BY all accounts Professor Barun De was not a Marxist in the strict sense of the term. He was more a leftist in the line of the Annales School of France, a school of history that focussed more on social and economic aspects. In that sense he was close to the French historian Marc Bloch, one of the founders of the school.
Barun De never postulated the Marxist schema of the evolution of history but always believed that geographical and other factors influenced events. He was not only tolerant of other schools of thought, like the Subaltern school for example, and encouraged the study of those schools.
Barun De was a secular-minded person, and had good friends at Aligarh Muslim University as well as in Dhaka in Bangladesh. Until the end, which came on July 16, he was a member of the board of trustees of the Indian Museum, Kolkata; vice-president of the Asiatic Society, Kolkata; and vice-chairman of the Centre for Archaeological Studies and Training, Kolkata, which is run by the West Bengal government. He was also the chairman of the Heritage Commission, Government of West Bengal, until 2011.
He gave his last public speech at the Asiatic Society on June 6 where he also distributed medals to scholars in the absence of the Governor of West Bengal.
Early years Barun De was born on October 30, 1932. His father, Basanta Kumar De, was a high-ranking official of the Bengal Nagpur Railway. So he spent his childhood in Agra and other places where his father was posted. When his father got a transfer to Kolkata (then Calcutta), Barun was admitted to St. Xavier’s School there. After matriculation, he joined Presidency College, Calcutta, to pursue B.A. (Honours) in History. He then moved to Oxford, where he did a B.A. and later a PhD on Henry Dundas, president of the English East India Company. (The thesis was not published despite several attempts by his students.) This research gave him a lifelong interest in the study of late 18th and early 19th century India.
On his return to Calcutta, Barun De joined the History Department of Calcutta University in 1957 on a leave vacancy. At that time, I was a final-year postgraduate student of history. After a brief stint there, he joined the History Department of Burdwan University, where he taught for a number of years.
There were two principal qualities in him which I noticed when I was a student. He could read books very quickly and he used their principal contents in his extempore lectures. The second was his ability to instil an interest in history in students who came from other branches of study.
Before I could enrol for doctoral research under his supervision, I got a fellowship in France and left in 1964, when Barun De was still teaching at Burdwan University.
I returned in 1969 to find him as the director of the postgraduate programme that was being drawn up for the faculty of Indian Institute of Management Calcutta.
In 1973, when Union Minister for Education Syed Nurul Hasan set up the Centre for Studies in Social Sciences, Calcutta, in cooperation with the Congress government in West Bengal, Barun De was appointed as its Director. He held that post for the next 15 years. He was Secretary of the Indian History Congress for three years, then President of its Modern India section, and finally the General President. He was also a member of the Indian Council of Historical Research, New Delhi, and much later of the Indian Council of Social Science Research, also in New Delhi, apart from being a member of the Board of Studies of various universities. Barun De was an expert academic administrator.
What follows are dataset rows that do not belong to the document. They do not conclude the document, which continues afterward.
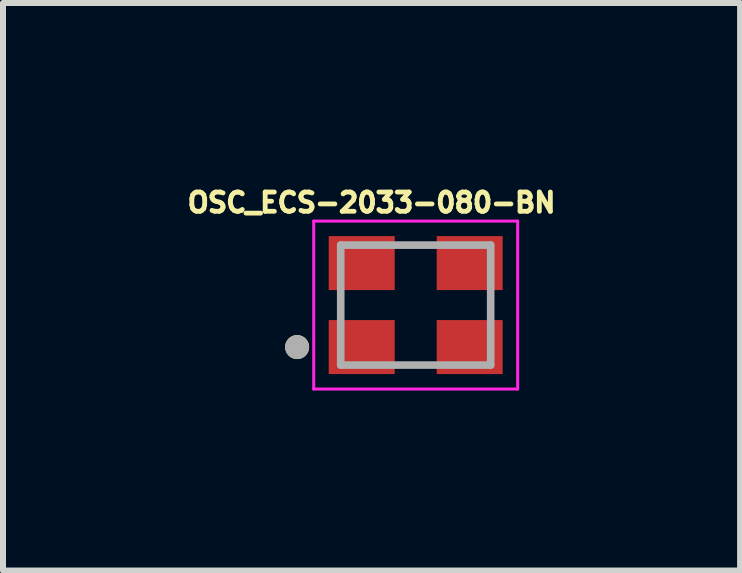
<source format=kicad_pcb>
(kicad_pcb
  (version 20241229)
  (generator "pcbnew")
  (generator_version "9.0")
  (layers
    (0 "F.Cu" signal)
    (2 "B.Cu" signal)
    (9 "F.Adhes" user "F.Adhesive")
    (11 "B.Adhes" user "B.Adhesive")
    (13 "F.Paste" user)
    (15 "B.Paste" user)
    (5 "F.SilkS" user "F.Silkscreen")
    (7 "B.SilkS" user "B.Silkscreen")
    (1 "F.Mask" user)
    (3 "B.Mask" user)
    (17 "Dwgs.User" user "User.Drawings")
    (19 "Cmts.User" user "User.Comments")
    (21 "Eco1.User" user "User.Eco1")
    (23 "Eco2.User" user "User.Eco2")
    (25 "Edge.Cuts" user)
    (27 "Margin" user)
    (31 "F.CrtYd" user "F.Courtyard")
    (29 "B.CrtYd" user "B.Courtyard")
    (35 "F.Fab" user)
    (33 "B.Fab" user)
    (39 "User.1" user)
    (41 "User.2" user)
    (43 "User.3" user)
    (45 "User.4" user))
  (footprint "OSC_ECS-2033-080-BN"
    (layer "F.Cu")
    (at 3.88 2.036)
    (property "Reference" "OSC_ECS-2033-080-BN" (at -0.736 -1.708 0) (layer "F.SilkS") (effects (font (size 0.321 0.321) (thickness 0.15))))
    (attr smd)
    (fp_circle (center -1.977 0.7) (end -1.877 0.7) (stroke (width 0.2) (type solid)) (fill no) (layer "F.SilkS"))
    (fp_line (start -1.7 -1.4) (end 1.7 -1.4) (stroke (width 0.05) (type solid)) (layer "F.CrtYd"))
    (fp_line (start -1.7 1.4) (end -1.7 -1.4) (stroke (width 0.05) (type solid)) (layer "F.CrtYd"))
    (fp_line (start 1.7 -1.4) (end 1.7 1.4) (stroke (width 0.05) (type solid)) (layer "F.CrtYd"))
    (fp_line (start 1.7 1.4) (end -1.7 1.4) (stroke (width 0.05) (type solid)) (layer "F.CrtYd"))
    (fp_line (start -1.25 -1) (end 1.25 -1) (stroke (width 0.127) (type solid)) (layer "F.Fab"))
    (fp_line (start -1.25 1) (end -1.25 -1) (stroke (width 0.127) (type solid)) (layer "F.Fab"))
    (fp_line (start 1.25 -1) (end 1.25 1) (stroke (width 0.127) (type solid)) (layer "F.Fab"))
    (fp_line (start 1.25 1) (end -1.25 1) (stroke (width 0.127) (type solid)) (layer "F.Fab"))
    (fp_circle (center -1.977 0.7) (end -1.877 0.7) (stroke (width 0.2) (type solid)) (fill no) (layer "F.Fab"))
    (pad "1" smd rect (at -0.9 0.7) (size 1.1 0.9) (layers "F.Cu" "F.Mask" "F.Paste"))
    (pad "2" smd rect (at 0.9 0.7) (size 1.1 0.9) (layers "F.Cu" "F.Mask" "F.Paste"))
    (pad "3" smd rect (at 0.9 -0.7) (size 1.1 0.9) (layers "F.Cu" "F.Mask" "F.Paste"))
    (pad "4" smd rect (at -0.9 -0.7) (size 1.1 0.9) (layers "F.Cu" "F.Mask" "F.Paste")))
  (gr_rect
    (start -3 -3)
    (end 9.288 6.461)
    (stroke (width 0.1) (type default))
    (fill no)
    (layer "Edge.Cuts")))
</source>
At the end of his term at the Centre for Studies in Social Sciences, Barun De joined the Maulana Azad Institute of Asian Studies, Kolkata, as its Director for a five-year term. After that stint, he was sent by the Government of India to Uzbekistan for three years as teacher in history. He published his experiences there as a book titled Secularism at Bay: Uzbekistan at the turn of the century . Before that, he had collaborated with Prof. Bipan Chandra and Prof. Amalesh Tripathi to publish a textbook titled Freedom Movement in India .
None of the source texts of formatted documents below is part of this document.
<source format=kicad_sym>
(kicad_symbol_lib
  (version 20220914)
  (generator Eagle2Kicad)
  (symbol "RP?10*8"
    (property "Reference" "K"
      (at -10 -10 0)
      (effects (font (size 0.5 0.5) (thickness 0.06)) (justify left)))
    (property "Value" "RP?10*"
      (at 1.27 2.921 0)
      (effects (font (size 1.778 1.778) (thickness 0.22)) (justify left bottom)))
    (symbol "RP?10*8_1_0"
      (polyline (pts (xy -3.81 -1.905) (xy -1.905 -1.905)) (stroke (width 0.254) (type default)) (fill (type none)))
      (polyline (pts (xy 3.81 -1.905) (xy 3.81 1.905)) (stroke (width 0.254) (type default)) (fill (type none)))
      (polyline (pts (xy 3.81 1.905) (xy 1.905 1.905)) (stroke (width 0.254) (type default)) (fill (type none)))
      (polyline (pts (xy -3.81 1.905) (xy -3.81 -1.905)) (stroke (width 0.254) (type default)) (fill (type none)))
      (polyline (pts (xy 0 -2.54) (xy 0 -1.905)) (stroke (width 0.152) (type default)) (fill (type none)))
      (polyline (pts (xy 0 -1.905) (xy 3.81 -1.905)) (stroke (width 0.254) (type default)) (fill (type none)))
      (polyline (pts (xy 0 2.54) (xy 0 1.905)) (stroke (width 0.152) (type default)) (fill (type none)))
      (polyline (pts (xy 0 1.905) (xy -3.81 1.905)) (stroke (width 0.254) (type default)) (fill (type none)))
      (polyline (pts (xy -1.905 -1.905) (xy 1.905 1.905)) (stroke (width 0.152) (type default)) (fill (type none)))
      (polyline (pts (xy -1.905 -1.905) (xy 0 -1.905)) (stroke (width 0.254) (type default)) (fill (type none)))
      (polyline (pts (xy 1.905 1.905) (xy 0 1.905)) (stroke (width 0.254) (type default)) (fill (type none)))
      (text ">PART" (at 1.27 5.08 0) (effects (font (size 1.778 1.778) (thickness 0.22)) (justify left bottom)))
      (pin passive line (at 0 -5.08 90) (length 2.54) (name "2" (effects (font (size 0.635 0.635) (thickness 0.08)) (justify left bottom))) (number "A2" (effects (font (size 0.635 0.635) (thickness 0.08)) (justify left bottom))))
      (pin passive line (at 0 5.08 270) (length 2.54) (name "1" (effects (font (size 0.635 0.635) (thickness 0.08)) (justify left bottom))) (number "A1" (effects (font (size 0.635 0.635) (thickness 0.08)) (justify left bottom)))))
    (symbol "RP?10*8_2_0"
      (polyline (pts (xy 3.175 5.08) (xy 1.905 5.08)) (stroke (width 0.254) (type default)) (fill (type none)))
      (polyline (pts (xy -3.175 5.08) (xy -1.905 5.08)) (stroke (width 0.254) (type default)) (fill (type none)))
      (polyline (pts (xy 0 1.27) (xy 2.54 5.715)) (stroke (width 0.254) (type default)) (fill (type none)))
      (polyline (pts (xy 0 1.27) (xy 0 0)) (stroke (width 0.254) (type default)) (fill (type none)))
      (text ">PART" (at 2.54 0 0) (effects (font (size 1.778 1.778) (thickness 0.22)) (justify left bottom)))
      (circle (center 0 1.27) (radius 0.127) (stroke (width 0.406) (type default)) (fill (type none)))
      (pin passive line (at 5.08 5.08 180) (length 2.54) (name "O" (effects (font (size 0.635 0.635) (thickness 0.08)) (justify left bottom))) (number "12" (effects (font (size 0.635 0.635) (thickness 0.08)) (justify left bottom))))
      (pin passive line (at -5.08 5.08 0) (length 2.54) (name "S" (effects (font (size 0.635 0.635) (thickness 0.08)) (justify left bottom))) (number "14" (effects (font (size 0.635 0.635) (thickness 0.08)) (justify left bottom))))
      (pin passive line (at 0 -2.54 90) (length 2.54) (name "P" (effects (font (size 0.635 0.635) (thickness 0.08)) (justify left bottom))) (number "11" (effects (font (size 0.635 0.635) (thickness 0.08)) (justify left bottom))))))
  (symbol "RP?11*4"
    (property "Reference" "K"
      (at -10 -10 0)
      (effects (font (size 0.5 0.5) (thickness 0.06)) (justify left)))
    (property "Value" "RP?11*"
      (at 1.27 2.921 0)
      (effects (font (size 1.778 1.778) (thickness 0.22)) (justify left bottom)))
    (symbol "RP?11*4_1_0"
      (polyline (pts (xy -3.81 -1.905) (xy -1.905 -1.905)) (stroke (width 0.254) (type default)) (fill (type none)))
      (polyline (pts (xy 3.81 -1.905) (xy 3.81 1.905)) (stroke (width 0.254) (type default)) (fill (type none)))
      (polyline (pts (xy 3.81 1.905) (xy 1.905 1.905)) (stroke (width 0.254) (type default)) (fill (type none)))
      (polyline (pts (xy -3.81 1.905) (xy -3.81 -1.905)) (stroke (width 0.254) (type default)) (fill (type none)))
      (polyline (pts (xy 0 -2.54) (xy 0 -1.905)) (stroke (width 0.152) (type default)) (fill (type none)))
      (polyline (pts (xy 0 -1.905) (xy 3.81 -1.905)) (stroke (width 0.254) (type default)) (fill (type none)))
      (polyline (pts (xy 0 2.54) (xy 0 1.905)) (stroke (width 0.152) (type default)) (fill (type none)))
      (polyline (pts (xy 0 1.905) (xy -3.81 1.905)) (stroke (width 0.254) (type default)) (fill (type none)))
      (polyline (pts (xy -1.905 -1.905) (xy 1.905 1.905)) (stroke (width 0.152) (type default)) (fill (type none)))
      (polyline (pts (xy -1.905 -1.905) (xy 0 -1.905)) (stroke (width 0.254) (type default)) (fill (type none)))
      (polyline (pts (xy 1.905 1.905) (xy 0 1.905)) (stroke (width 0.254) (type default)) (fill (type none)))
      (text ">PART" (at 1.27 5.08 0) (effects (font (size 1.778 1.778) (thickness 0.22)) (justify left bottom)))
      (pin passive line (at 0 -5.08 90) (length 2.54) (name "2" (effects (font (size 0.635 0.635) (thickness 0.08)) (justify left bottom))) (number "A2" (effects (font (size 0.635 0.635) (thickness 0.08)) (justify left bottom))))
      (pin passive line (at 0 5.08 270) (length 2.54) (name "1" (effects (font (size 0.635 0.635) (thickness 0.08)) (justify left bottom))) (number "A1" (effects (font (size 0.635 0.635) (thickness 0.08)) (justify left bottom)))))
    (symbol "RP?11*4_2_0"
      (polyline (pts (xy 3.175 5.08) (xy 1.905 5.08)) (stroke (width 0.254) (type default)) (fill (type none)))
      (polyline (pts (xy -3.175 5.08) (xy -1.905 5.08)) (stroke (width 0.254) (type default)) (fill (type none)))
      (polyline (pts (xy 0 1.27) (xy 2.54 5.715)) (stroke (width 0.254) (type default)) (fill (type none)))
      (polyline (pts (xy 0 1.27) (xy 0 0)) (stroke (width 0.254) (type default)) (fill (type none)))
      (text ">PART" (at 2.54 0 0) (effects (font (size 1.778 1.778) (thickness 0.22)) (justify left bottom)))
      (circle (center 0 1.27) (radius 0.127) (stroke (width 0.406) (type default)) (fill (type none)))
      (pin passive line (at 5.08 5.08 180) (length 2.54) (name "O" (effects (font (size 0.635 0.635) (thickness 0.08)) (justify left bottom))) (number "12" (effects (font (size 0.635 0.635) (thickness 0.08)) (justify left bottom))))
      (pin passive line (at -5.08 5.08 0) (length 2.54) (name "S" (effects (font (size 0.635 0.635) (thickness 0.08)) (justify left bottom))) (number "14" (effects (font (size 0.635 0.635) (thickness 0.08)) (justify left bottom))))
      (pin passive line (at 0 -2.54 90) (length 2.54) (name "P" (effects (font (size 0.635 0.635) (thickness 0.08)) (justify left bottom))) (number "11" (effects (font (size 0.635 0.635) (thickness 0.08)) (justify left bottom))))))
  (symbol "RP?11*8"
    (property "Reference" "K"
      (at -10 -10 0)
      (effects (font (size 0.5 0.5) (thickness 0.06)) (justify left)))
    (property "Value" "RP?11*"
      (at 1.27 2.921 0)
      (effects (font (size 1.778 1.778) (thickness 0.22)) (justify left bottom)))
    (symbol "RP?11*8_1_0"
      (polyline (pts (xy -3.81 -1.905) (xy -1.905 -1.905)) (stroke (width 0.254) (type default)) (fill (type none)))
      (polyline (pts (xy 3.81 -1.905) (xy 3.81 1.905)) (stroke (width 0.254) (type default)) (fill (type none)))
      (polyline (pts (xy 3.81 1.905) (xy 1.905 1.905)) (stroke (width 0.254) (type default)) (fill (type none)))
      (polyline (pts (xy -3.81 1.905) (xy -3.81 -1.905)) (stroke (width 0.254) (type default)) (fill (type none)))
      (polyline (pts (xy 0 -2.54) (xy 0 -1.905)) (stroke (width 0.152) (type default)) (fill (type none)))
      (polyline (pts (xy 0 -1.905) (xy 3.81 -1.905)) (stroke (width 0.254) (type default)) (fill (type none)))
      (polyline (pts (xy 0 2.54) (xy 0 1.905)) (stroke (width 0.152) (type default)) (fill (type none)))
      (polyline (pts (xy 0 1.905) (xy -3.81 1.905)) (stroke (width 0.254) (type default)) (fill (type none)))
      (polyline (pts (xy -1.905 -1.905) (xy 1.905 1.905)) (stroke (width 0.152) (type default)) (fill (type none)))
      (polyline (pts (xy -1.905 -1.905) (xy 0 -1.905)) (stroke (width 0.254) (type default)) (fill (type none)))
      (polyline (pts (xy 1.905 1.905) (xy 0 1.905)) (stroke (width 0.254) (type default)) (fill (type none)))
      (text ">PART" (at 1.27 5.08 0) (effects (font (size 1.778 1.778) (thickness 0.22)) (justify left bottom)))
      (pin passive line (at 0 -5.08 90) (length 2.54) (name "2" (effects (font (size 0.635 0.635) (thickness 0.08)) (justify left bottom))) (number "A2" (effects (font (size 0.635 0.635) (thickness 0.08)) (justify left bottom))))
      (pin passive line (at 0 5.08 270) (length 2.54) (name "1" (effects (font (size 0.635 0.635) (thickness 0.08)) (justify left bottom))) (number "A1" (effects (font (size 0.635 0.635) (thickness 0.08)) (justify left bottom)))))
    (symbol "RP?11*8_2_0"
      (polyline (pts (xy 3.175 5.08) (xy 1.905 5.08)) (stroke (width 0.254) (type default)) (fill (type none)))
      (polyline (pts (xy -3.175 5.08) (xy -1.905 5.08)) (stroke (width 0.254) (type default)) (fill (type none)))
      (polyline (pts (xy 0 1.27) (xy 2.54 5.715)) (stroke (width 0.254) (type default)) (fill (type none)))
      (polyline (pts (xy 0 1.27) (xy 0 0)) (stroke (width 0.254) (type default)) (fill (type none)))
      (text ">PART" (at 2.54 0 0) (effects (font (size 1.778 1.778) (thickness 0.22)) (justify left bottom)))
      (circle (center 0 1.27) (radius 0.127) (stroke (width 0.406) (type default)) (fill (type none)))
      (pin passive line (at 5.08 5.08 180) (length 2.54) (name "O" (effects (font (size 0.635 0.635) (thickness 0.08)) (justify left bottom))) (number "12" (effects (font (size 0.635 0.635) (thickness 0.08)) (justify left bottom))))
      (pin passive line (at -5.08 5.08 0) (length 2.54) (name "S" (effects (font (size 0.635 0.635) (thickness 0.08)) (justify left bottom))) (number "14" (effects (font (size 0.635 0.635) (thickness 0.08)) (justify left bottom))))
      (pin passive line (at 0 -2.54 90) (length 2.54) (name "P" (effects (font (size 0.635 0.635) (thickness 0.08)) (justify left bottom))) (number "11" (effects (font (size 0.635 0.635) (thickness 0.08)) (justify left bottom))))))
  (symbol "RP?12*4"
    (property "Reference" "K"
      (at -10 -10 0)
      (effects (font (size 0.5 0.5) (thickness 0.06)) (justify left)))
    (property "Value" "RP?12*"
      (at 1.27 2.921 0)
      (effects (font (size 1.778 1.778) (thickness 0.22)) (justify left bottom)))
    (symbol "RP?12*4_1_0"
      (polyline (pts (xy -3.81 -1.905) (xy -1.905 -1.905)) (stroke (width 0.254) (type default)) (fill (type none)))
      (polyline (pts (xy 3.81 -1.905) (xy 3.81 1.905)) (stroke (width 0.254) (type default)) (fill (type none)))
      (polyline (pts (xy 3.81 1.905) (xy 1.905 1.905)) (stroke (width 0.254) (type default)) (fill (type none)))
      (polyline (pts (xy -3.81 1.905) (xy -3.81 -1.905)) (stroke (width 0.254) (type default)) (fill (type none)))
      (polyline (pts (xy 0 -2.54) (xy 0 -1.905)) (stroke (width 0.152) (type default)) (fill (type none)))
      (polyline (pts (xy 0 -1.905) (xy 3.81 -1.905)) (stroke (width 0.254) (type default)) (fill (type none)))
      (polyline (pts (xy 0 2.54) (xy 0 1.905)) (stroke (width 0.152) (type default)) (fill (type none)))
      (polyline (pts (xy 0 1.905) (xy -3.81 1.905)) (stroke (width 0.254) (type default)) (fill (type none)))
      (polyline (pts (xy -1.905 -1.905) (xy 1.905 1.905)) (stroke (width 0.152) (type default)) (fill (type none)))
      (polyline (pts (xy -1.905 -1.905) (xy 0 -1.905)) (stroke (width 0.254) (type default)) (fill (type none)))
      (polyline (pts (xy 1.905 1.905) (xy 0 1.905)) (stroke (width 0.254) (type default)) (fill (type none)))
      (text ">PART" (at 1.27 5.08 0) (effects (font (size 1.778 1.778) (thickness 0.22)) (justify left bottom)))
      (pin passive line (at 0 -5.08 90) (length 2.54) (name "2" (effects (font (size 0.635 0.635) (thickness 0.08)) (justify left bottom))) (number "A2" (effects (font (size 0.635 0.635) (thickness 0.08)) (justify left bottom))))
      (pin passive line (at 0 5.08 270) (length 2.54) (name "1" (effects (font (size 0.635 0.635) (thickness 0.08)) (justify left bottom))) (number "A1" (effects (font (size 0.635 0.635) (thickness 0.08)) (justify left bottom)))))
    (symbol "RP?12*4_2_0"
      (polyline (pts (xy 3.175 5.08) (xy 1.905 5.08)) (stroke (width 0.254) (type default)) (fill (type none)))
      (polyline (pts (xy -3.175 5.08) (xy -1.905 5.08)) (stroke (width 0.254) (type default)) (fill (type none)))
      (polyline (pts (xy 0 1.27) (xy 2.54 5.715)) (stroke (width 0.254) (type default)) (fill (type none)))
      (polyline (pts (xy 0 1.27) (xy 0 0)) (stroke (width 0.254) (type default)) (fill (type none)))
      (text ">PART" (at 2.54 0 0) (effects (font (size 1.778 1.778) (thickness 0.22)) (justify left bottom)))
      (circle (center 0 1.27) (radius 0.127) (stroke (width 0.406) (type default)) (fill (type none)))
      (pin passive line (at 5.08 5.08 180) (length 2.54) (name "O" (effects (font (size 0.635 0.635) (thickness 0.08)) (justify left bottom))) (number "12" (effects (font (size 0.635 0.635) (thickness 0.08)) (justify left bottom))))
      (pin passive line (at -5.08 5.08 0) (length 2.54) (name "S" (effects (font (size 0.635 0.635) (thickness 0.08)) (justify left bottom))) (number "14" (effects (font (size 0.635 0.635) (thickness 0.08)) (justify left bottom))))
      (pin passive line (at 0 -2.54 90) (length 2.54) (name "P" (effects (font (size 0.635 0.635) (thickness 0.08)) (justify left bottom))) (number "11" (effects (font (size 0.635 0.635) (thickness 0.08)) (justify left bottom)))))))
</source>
He had published nearly one hundred articles on the late 18th and 19th centuries in different journals. He was a member of the Cultural Committee of the United Nations Educational, Scientific and Cultural Organisation (UNESCO).
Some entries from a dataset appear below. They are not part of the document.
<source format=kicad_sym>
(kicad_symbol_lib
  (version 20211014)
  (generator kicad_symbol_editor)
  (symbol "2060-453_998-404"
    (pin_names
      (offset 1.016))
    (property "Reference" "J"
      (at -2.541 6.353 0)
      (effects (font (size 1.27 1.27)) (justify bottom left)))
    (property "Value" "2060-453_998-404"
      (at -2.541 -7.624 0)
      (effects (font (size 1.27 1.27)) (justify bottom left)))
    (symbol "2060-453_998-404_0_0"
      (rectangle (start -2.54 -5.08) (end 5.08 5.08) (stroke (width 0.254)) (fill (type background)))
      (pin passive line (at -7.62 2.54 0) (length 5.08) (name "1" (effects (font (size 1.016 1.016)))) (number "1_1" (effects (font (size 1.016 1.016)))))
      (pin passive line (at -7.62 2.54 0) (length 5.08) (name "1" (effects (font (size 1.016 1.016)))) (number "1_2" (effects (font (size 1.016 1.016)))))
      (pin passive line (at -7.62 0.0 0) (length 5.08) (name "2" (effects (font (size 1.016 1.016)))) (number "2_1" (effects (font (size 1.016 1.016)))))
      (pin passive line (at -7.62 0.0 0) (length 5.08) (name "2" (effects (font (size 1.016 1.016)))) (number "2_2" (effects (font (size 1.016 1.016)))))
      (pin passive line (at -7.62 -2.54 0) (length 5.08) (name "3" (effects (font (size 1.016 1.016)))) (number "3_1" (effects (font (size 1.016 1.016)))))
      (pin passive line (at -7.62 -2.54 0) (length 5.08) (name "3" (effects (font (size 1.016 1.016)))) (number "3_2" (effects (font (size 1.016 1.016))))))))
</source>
In my 50-year-long association with Barun De, I have never seen him disturbed or worried. He was always at peace with himself and with the world outside. This helped him to maintain cordial relationships with people following ideologies contrary to his.
De is survived by his wife, daughter and son. The scholarly world of India, particularly the younger generation, will feel the loss of this great academician in the years to come.
Aniruddha Ray is former Professor, Calcutta University, and former General President, Indian History Congress.